++++ RECORDS SUPPLIED ++++
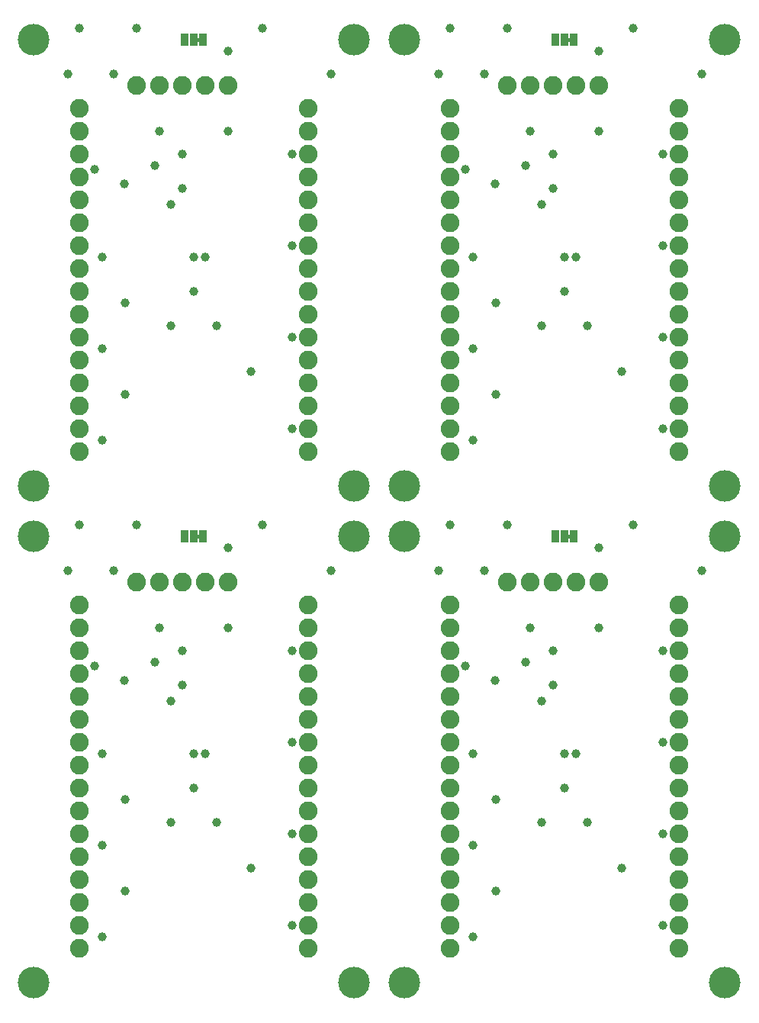
<source format=gbs>
G75*
%MOIN*%
%OFA0B0*%
%FSLAX25Y25*%
%IPPOS*%
%LPD*%
%AMOC8*
5,1,8,0,0,1.08239X$1,22.5*
%
%ADD10C,0.08200*%
%ADD11C,0.13800*%
%ADD12R,0.03300X0.05800*%
%ADD13C,0.00500*%
%ADD14C,0.03900*%
D10*
X0093333Y0048333D03*
X0093333Y0058333D03*
X0093333Y0068333D03*
X0093333Y0078333D03*
X0093333Y0088333D03*
X0093333Y0098333D03*
X0093333Y0108333D03*
X0093333Y0118333D03*
X0093333Y0128333D03*
X0093333Y0138333D03*
X0093333Y0148333D03*
X0093333Y0158333D03*
X0093333Y0168333D03*
X0093333Y0178333D03*
X0093333Y0188333D03*
X0093333Y0198333D03*
X0118334Y0208330D03*
X0128333Y0208333D03*
X0138333Y0208333D03*
X0148333Y0208333D03*
X0158333Y0208333D03*
X0193333Y0198333D03*
X0193333Y0188333D03*
X0193333Y0178333D03*
X0193333Y0168333D03*
X0193333Y0158333D03*
X0193333Y0148333D03*
X0193333Y0138333D03*
X0193333Y0128333D03*
X0193333Y0118333D03*
X0193333Y0108333D03*
X0193333Y0098333D03*
X0193333Y0088333D03*
X0193333Y0078333D03*
X0193333Y0068333D03*
X0193333Y0058333D03*
X0193333Y0048333D03*
X0255333Y0048333D03*
X0255333Y0058333D03*
X0255333Y0068333D03*
X0255333Y0078333D03*
X0255333Y0088333D03*
X0255333Y0098333D03*
X0255333Y0108333D03*
X0255333Y0118333D03*
X0255333Y0128333D03*
X0255333Y0138333D03*
X0255333Y0148333D03*
X0255333Y0158333D03*
X0255333Y0168333D03*
X0255333Y0178333D03*
X0255333Y0188333D03*
X0255333Y0198333D03*
X0280334Y0208330D03*
X0290333Y0208333D03*
X0300333Y0208333D03*
X0310333Y0208333D03*
X0320333Y0208333D03*
X0355333Y0198333D03*
X0355333Y0188333D03*
X0355333Y0178333D03*
X0355333Y0168333D03*
X0355333Y0158333D03*
X0355333Y0148333D03*
X0355333Y0138333D03*
X0355333Y0128333D03*
X0355333Y0118333D03*
X0355333Y0108333D03*
X0355333Y0098333D03*
X0355333Y0088333D03*
X0355333Y0078333D03*
X0355333Y0068333D03*
X0355333Y0058333D03*
X0355333Y0048333D03*
X0355333Y0265333D03*
X0355333Y0275333D03*
X0355333Y0285333D03*
X0355333Y0295333D03*
X0355333Y0305333D03*
X0355333Y0315333D03*
X0355333Y0325333D03*
X0355333Y0335333D03*
X0355333Y0345333D03*
X0355333Y0355333D03*
X0355333Y0365333D03*
X0355333Y0375333D03*
X0355333Y0385333D03*
X0355333Y0395333D03*
X0355333Y0405333D03*
X0355333Y0415333D03*
X0320333Y0425333D03*
X0310333Y0425333D03*
X0300333Y0425333D03*
X0290333Y0425333D03*
X0280334Y0425330D03*
X0255333Y0415333D03*
X0255333Y0405333D03*
X0255333Y0395333D03*
X0255333Y0385333D03*
X0255333Y0375333D03*
X0255333Y0365333D03*
X0255333Y0355333D03*
X0255333Y0345333D03*
X0255333Y0335333D03*
X0255333Y0325333D03*
X0255333Y0315333D03*
X0255333Y0305333D03*
X0255333Y0295333D03*
X0255333Y0285333D03*
X0255333Y0275333D03*
X0255333Y0265333D03*
X0193333Y0265333D03*
X0193333Y0275333D03*
X0193333Y0285333D03*
X0193333Y0295333D03*
X0193333Y0305333D03*
X0193333Y0315333D03*
X0193333Y0325333D03*
X0193333Y0335333D03*
X0193333Y0345333D03*
X0193333Y0355333D03*
X0193333Y0365333D03*
X0193333Y0375333D03*
X0193333Y0385333D03*
X0193333Y0395333D03*
X0193333Y0405333D03*
X0193333Y0415333D03*
X0158333Y0425333D03*
X0148333Y0425333D03*
X0138333Y0425333D03*
X0128333Y0425333D03*
X0118334Y0425330D03*
X0093333Y0415333D03*
X0093333Y0405333D03*
X0093333Y0395333D03*
X0093333Y0385333D03*
X0093333Y0375333D03*
X0093333Y0365333D03*
X0093333Y0355333D03*
X0093333Y0345333D03*
X0093333Y0335333D03*
X0093333Y0325333D03*
X0093333Y0315333D03*
X0093333Y0305333D03*
X0093333Y0295333D03*
X0093333Y0285333D03*
X0093333Y0275333D03*
X0093333Y0265333D03*
D11*
X0073333Y0033333D03*
X0213333Y0033333D03*
X0235333Y0033333D03*
X0375333Y0033333D03*
X0375333Y0228333D03*
X0375333Y0250333D03*
X0235333Y0250333D03*
X0235333Y0228333D03*
X0213333Y0228333D03*
X0213333Y0250333D03*
X0073333Y0250333D03*
X0073333Y0228333D03*
X0073333Y0445333D03*
X0213333Y0445333D03*
X0235333Y0445333D03*
X0375333Y0445333D03*
D12*
X0309333Y0445333D03*
X0305333Y0445333D03*
X0301333Y0445333D03*
X0147333Y0445333D03*
X0143333Y0445333D03*
X0139333Y0445333D03*
X0139333Y0228333D03*
X0143333Y0228333D03*
X0147333Y0228333D03*
X0301333Y0228333D03*
X0305333Y0228333D03*
X0309333Y0228333D03*
D13*
X0308083Y0228221D02*
X0306583Y0228221D01*
X0306583Y0227833D02*
X0306583Y0228833D01*
X0308083Y0228833D01*
X0308083Y0227833D01*
X0306583Y0227833D01*
X0306583Y0228720D02*
X0308083Y0228720D01*
X0146083Y0228720D02*
X0144583Y0228720D01*
X0144583Y0228833D02*
X0144583Y0227833D01*
X0146083Y0227833D01*
X0146083Y0228833D01*
X0144583Y0228833D01*
X0144583Y0228221D02*
X0146083Y0228221D01*
X0146083Y0444833D02*
X0144583Y0444833D01*
X0144583Y0445833D01*
X0146083Y0445833D01*
X0146083Y0444833D01*
X0146083Y0445074D02*
X0144583Y0445074D01*
X0144583Y0445572D02*
X0146083Y0445572D01*
X0306583Y0445572D02*
X0308083Y0445572D01*
X0308083Y0445833D02*
X0306583Y0445833D01*
X0306583Y0444833D01*
X0308083Y0444833D01*
X0308083Y0445833D01*
X0308083Y0445074D02*
X0306583Y0445074D01*
D14*
X0320333Y0440333D03*
X0335333Y0450333D03*
X0365333Y0430333D03*
X0348334Y0395330D03*
X0320333Y0405333D03*
X0300334Y0395330D03*
X0288334Y0390330D03*
X0290333Y0405333D03*
X0274833Y0382333D03*
X0261834Y0388830D03*
X0295334Y0373330D03*
X0300334Y0380333D03*
X0305333Y0350333D03*
X0310333Y0350333D03*
X0305333Y0335333D03*
X0295334Y0320330D03*
X0315334Y0320330D03*
X0330333Y0300333D03*
X0348334Y0315330D03*
X0348334Y0275330D03*
X0335333Y0233333D03*
X0320333Y0223333D03*
X0320333Y0188333D03*
X0300334Y0178330D03*
X0288334Y0173330D03*
X0290333Y0188333D03*
X0274833Y0165333D03*
X0261834Y0171830D03*
X0295334Y0156330D03*
X0300334Y0163333D03*
X0305333Y0133333D03*
X0310333Y0133333D03*
X0305333Y0118333D03*
X0295334Y0103330D03*
X0315334Y0103330D03*
X0330333Y0083333D03*
X0348334Y0098330D03*
X0348334Y0058330D03*
X0275333Y0073333D03*
X0265334Y0093330D03*
X0275333Y0113333D03*
X0265334Y0133330D03*
X0265334Y0053330D03*
X0186334Y0058330D03*
X0168333Y0083333D03*
X0186334Y0098330D03*
X0153334Y0103330D03*
X0143333Y0118333D03*
X0143333Y0133333D03*
X0148333Y0133333D03*
X0133334Y0156330D03*
X0138334Y0163333D03*
X0138334Y0178330D03*
X0126334Y0173330D03*
X0128333Y0188333D03*
X0112833Y0165333D03*
X0099834Y0171830D03*
X0103334Y0133330D03*
X0113333Y0113333D03*
X0133334Y0103330D03*
X0113333Y0073333D03*
X0103334Y0093330D03*
X0103334Y0053330D03*
X0186334Y0138330D03*
X0186334Y0178330D03*
X0158333Y0188333D03*
X0158333Y0223333D03*
X0173333Y0233333D03*
X0203333Y0213333D03*
X0250333Y0213333D03*
X0255333Y0233333D03*
X0270333Y0213333D03*
X0280333Y0233333D03*
X0265334Y0270330D03*
X0275333Y0290333D03*
X0265334Y0310330D03*
X0275333Y0330333D03*
X0265334Y0350330D03*
X0270333Y0430333D03*
X0280333Y0450333D03*
X0255333Y0450333D03*
X0250333Y0430333D03*
X0203333Y0430333D03*
X0173333Y0450333D03*
X0158333Y0440333D03*
X0158333Y0405333D03*
X0138334Y0395330D03*
X0126334Y0390330D03*
X0128333Y0405333D03*
X0112833Y0382333D03*
X0099834Y0388830D03*
X0133334Y0373330D03*
X0138334Y0380333D03*
X0143333Y0350333D03*
X0148333Y0350333D03*
X0143333Y0335333D03*
X0133334Y0320330D03*
X0153334Y0320330D03*
X0168333Y0300333D03*
X0186334Y0315330D03*
X0186334Y0275330D03*
X0118333Y0233333D03*
X0108333Y0213333D03*
X0093333Y0233333D03*
X0088333Y0213333D03*
X0103334Y0270330D03*
X0113333Y0290333D03*
X0103334Y0310330D03*
X0113333Y0330333D03*
X0103334Y0350330D03*
X0108333Y0430333D03*
X0118333Y0450333D03*
X0093333Y0450333D03*
X0088333Y0430333D03*
X0186334Y0395330D03*
X0186334Y0355330D03*
X0348334Y0355330D03*
X0365333Y0213333D03*
X0348334Y0178330D03*
X0348334Y0138330D03*
M02*

</source>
++++
**WHAT TO PRODUCE**
All lines above from the one with "X0308083Y0445572D01*" to the one with "X0274833Y0165333D03*", inclusive, should be copied exactly, and no other lines.

**RESULT OF THIS TASK**
X0308083Y0445572D01*
X0308083Y0445833D02*
X0306583Y0445833D01*
X0306583Y0444833D01*
X0308083Y0444833D01*
X0308083Y0445833D01*
X0308083Y0445074D02*
X0306583Y0445074D01*
D14*
X0320333Y0440333D03*
X0335333Y0450333D03*
X0365333Y0430333D03*
X0348334Y0395330D03*
X0320333Y0405333D03*
X0300334Y0395330D03*
X0288334Y0390330D03*
X0290333Y0405333D03*
X0274833Y0382333D03*
X0261834Y0388830D03*
X0295334Y0373330D03*
X0300334Y0380333D03*
X0305333Y0350333D03*
X0310333Y0350333D03*
X0305333Y0335333D03*
X0295334Y0320330D03*
X0315334Y0320330D03*
X0330333Y0300333D03*
X0348334Y0315330D03*
X0348334Y0275330D03*
X0335333Y0233333D03*
X0320333Y0223333D03*
X0320333Y0188333D03*
X0300334Y0178330D03*
X0288334Y0173330D03*
X0290333Y0188333D03*
X0274833Y0165333D03*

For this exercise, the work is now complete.